A Christmas Carol (Linney) - November 21 - November 23, 2019

Wellington C Mepham High School

 The Man Who Invented Christmas  

How Did A Christmas Carol Come to Be?

From Dickens and Christmas by Lucinda Hawksley, December 2017, BBC.com


In May 1843, Charles Dickens was invited to a fundraising dinner in aid of the Charterhouse Square infirmary, which cared for elderly, impoverished men. Ironically, most of the diners were very wealthy men, who made fortunes in the City of London. Dickens wrote a contemptuous letter to his friend Douglas Jerrold describing them as "sleek, slobbering, bow-paunched, overfed, apoplectic, snorting cattle."


The author was burning with desire to bring about genuine changes to society. He was "stricken down" by reading the 1843 parliamentary report on Britain’s child laborers, written by pioneering doctor Thomas Southwood Smith and intended to write a pamphlet titled An Appeal to the People of England, on Behalf of the Poor Man’s Child, "with my name attached, of course." The more he thought about it, however, the less impact he felt it would have. Instead, he wanted to write something that would grab people’s attention, something to strike "a sledgehammer blow" on behalf of poor children and have "twenty thousand times the force" of a government pamphlet.


In October 1843, Dickens traveled to Manchester to give a speech in support of the Athenaeum, an educational charity for working men and women. His older sister, Fanny, lived in Manchester with her husband, Henry Burnett, and their two sons, Harry and Charles. When Dickens visited them, he was confronted by the difficulties facing his disabled nephew Harry. It made him think about the realities of what life was like for impoverished disabled children, whose lives were even harder than those of their able-bodied siblings. Harry was the inspiration for Tiny Tim. (Sadly, unlike his fictional counterpart, Harry Burnett did not survivedespite his uncle's best efforts to pay doctors to save him.)


While walking around Manchester, Dickens was horrified by the sight of families starving on the streets. The breadth of poverty in post-Industrial Revolution Manchester was chilling. This was the "Hungry Forties." Britain was experiencing an economic depression, unemployment was growing exponentially, two consecutive harvests had failed, and the price of everyday foods was beyond the reach of many.

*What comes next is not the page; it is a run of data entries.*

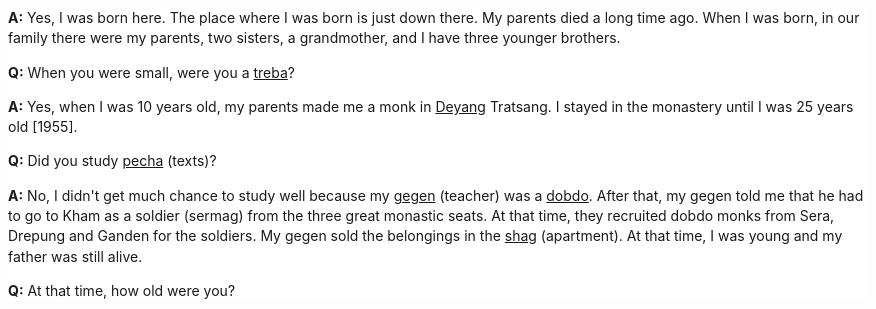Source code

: **A:**  Yes, I was born here. The place where I was born is just down there. My parents died a long time ago. When I was born, in our family there were my parents, two sisters, a grandmother, and I have three younger brothers.   

**Q:**  When you were small, were you a <a href="#" data-tooltip="[tib. ཁྲལ་པ]** The class of bound peasant/miser/serf households who held farmland and had to fulfill large corvée tax obligations to their manorial estates/lords. They are often called taxpayer households in English. While some of these were well off by local standards, many were poor due to a variety of factors such as heavy debts and a dearth of able-bodied workers in their households.">treba</a>?   

**A:**  Yes, when I was 10 years old, my parents made me a monk in <a href="#" data-tooltip="[tib. སྡེ་ཡངས]** One of the colleges in Drepung Monastery.">Deyang</a> Tratsang. I stayed in the monastery until I was 25 years old [1955].   

**Q:**  Did you study <a href="#" data-tooltip="[tib. དཔེ་ཆ]** Religious books/texts, scriptures.">pecha</a> (texts)?   

**A:**  No, I didn't get much chance to study well because my <a href="#" data-tooltip="[tib. དགེ་རྒན]** 1. Teacher in a school. 2. In monastic settings it also refers to an adult monk who acted as a guardian to a younger monk. In such cases, the younger monk typically lived in the gegen&#x27;s apartment (shag). In monasteries, however, it could also mean a real teacher, or the monk who served as the guarantor for a new monk.">gegen</a> (teacher) was a <a href="#" data-tooltip="[tib. ལྡབ་ལྡོབ]** A mildly deviant type of fighting or &quot;punk&quot; monk who engaged in fighting and other unusual behaviors for monks in traditional Tibet&#x27;s large monasteries.">dobdo</a>. After that, my gegen told me that he had to go to Kham as a soldier (sermag) from the three great monastic seats. At that time, they recruited dobdo monks from Sera, Drepung and Ganden for the soldiers. My gegen sold the belongings in the <a href="#" data-tooltip="[tib. 1. ཤག, 2. ཞག]** 1. The apartment/room of a monk. 2. The butter fat that coagulates on the top of butter-tea when the tea is left to sit for some time. If the tea had been made with a lot of butter, this layer could be thick enough to scoop off and save to later sell or eat separately. The senior monks are usually served tea with a lot of shag.">shag</a> (apartment). At that time, I was young and my father was still alive.   

**Q:**  At that time, how old were you?   
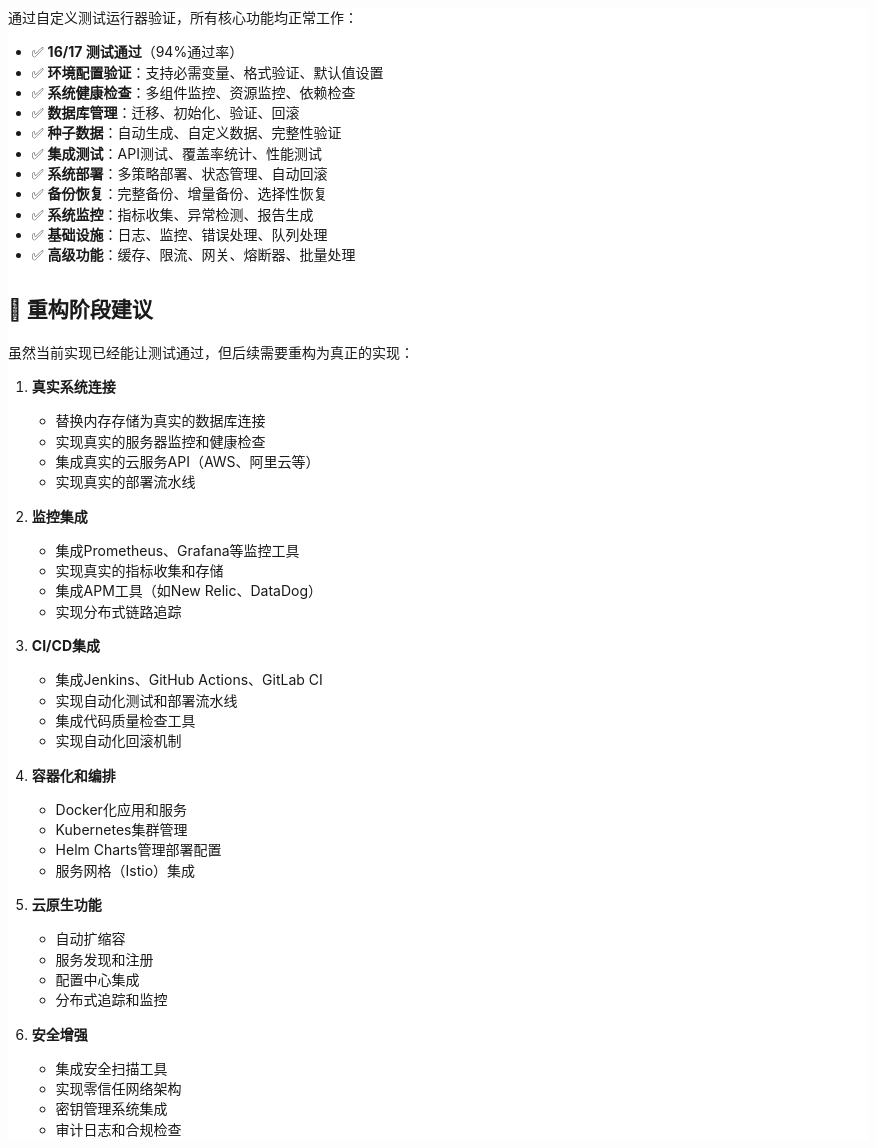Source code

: 通过自定义测试运行器验证，所有核心功能均正常工作：

- ✅ **16/17 测试通过**（94%通过率）
- ✅ **环境配置验证**：支持必需变量、格式验证、默认值设置
- ✅ **系统健康检查**：多组件监控、资源监控、依赖检查
- ✅ **数据库管理**：迁移、初始化、验证、回滚
- ✅ **种子数据**：自动生成、自定义数据、完整性验证
- ✅ **集成测试**：API测试、覆盖率统计、性能测试
- ✅ **系统部署**：多策略部署、状态管理、自动回滚
- ✅ **备份恢复**：完整备份、增量备份、选择性恢复
- ✅ **系统监控**：指标收集、异常检测、报告生成
- ✅ **基础设施**：日志、监控、错误处理、队列处理
- ✅ **高级功能**：缓存、限流、网关、熔断器、批量处理

## 🔄 重构阶段建议

虽然当前实现已经能让测试通过，但后续需要重构为真正的实现：

1. **真实系统连接**
   - 替换内存存储为真实的数据库连接
   - 实现真实的服务器监控和健康检查
   - 集成真实的云服务API（AWS、阿里云等）
   - 实现真实的部署流水线

2. **监控集成**
   - 集成Prometheus、Grafana等监控工具
   - 实现真实的指标收集和存储
   - 集成APM工具（如New Relic、DataDog）
   - 实现分布式链路追踪

3. **CI/CD集成**
   - 集成Jenkins、GitHub Actions、GitLab CI
   - 实现自动化测试和部署流水线
   - 集成代码质量检查工具
   - 实现自动化回滚机制

4. **容器化和编排**
   - Docker化应用和服务
   - Kubernetes集群管理
   - Helm Charts管理部署配置
   - 服务网格（Istio）集成

5. **云原生功能**
   - 自动扩缩容
   - 服务发现和注册
   - 配置中心集成
   - 分布式追踪和监控

6. **安全增强**
   - 集成安全扫描工具
   - 实现零信任网络架构
   - 密钥管理系统集成
   - 审计日志和合规检查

Dickens's speech at the Athenaeum on 5 October was passionate in its call for reform. Fired by what he had seen, his words burned with fury and feelings of powerlessness. He railed at how the upper class of wealthy privileged men seemed determined never to share their riches with those who needed help: "How often have we heard from a large class of men...that 'a little learning is a dangerous thing?' Why, a little hanging was considered a very dangerous thing, according to the same authorities, with this difference, that, because a little hanging was dangerous, we had a great deal of it; and, because a little learning was dangerous, we were to have none at all...." His speech was reported in newspapers all over the country.


By the time Dickens traveled back to London, he knew he needed to write something monumentally important. The first known mention of A Christmas Carol is in a letter to Scottish academic Macvey Napier, on 24 October: "I plunged headlong into a little scheme...[and] set an artist at work upon it." The artist was Dickens's great friend John Leech, who would become famous as one of the leading cartoonists for Punch. [Leech's illustrations appear throughout this playbill.]


Dickens spent six weeks writing. He finished the novella on 2 December, but instead of being relieved, he was stressed and panicking about finances. His bank account was overdrawn and his publishers, Chapman and Hall, were unsupportive of what they considered a strange idea. His current novel, Martin Chuzzlewit, had lost readers during its serialization, and the publishers were losing confidence in their star author. As a result they refused to pay the full costs for publishing A Christmas Carol, so Dickens paid the rest himself. Now the book was finished, Dickens was furious at how little effort Chapman and Hall were making to publicise it. They came to regret their lack of confidence: A Christmas Carol was an instant and overwhelming success, and in 1844, Charles Dickens moved to rival publishing house Bradbury and Evans.